Taxicabs not displaying proper stickers

Taxicabs not displaying proper stickers

Sticky situation for taxi drivers in Bradford

Authorities in Bradford have come down hard on taxis who aren’t displaying compulsory door stickers, with eight minicabs being forced off the road for their failure to comply.

The new rules, which stipulate that private hire taxis must display a sticker on their doors with the name of the taxi company on it and stated that they can only be pre-booked, were agreed just under a year ago.

Taxi firms were given until the end of 2012 to adopt the new measures, but Bradford Council extended that deadline until the end of January this year to give operators time to fit the new permanent stickers.

The new guidelines were a bid by the Council to make it clear to the public which company they are using and also that those private hire taxis which have ‘Pre booked only’ on them are not permitted to be flagged down.

However, the plans have met with stiff opposition with many taxi drivers in the city with over 350 signing a petition against the new rules.

They claim that the permanent decals will damage the paintwork on their minicabs and fitting them will impose more costs on them when margins are already squeezed. The drivers also argue that the rules won’t actually do much to solve the problem of flagging down private hire taxis.

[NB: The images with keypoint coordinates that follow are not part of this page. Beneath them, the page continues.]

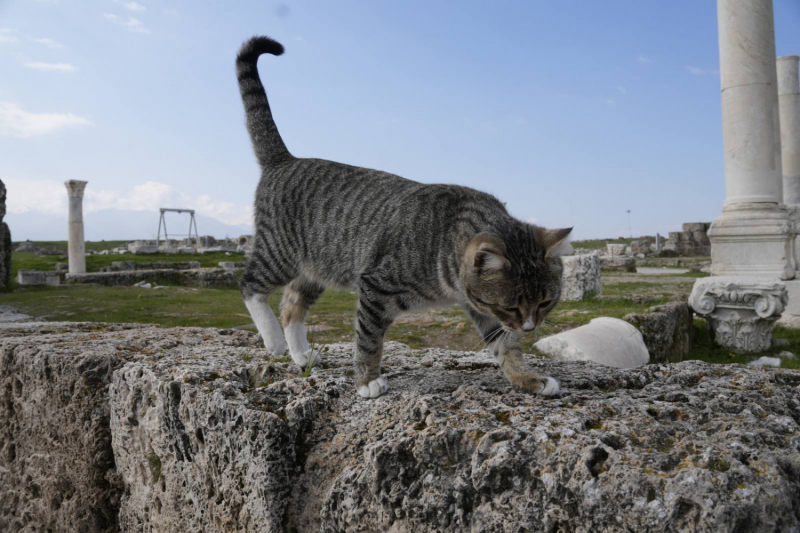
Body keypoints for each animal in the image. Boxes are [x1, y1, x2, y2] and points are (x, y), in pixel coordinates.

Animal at [236, 34, 568, 400]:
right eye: (511, 307)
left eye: (545, 302)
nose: (530, 327)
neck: (444, 239)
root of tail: (285, 160)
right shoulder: (375, 286)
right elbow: (368, 340)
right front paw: (367, 380)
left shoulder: (480, 307)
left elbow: (506, 346)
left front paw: (528, 377)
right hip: (279, 251)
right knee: (250, 285)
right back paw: (274, 340)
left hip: (317, 265)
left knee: (292, 304)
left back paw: (299, 352)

To comply with the new rules, private hire taxis must:

* Have decals displayed on the side of their vehicle which must not exceed A3 size or be smaller than A5. They must be attached to each front door or each rear door.

* The decals must display the name of the operator of the private hire vehicle and contain the words ‘Private hire’ and ‘Pre-booking only’.

* All stickers and decals comply the advertising policy of the Council and get approval from the Council’s hackney carriage and private hire service.

Bradford Council’s fleet and licensing manager, Carol Stos, points out that the similar rules are enforce in other local authorities in the region. She also argues that the stickers the vehicles are forced to display are actually cheaper than magnetic alternatives.

Magnetics ones, she says, are more like to fall off, be stolen or simply left behind. With permanent stickers, there’s less chance of this and, of course, drivers are less likely to fall foul of the new rules and risk being taken off the road.

“The petition has caused confusion amongst the private hire trade through promulgation of factually incorrect information,” she said.

“In the interest of fairness, the licensing department therefore decided that as long as an approved door sticker was displayed, permanent or magnet, then enforcement action would not be taken until the petition was resolved at committee.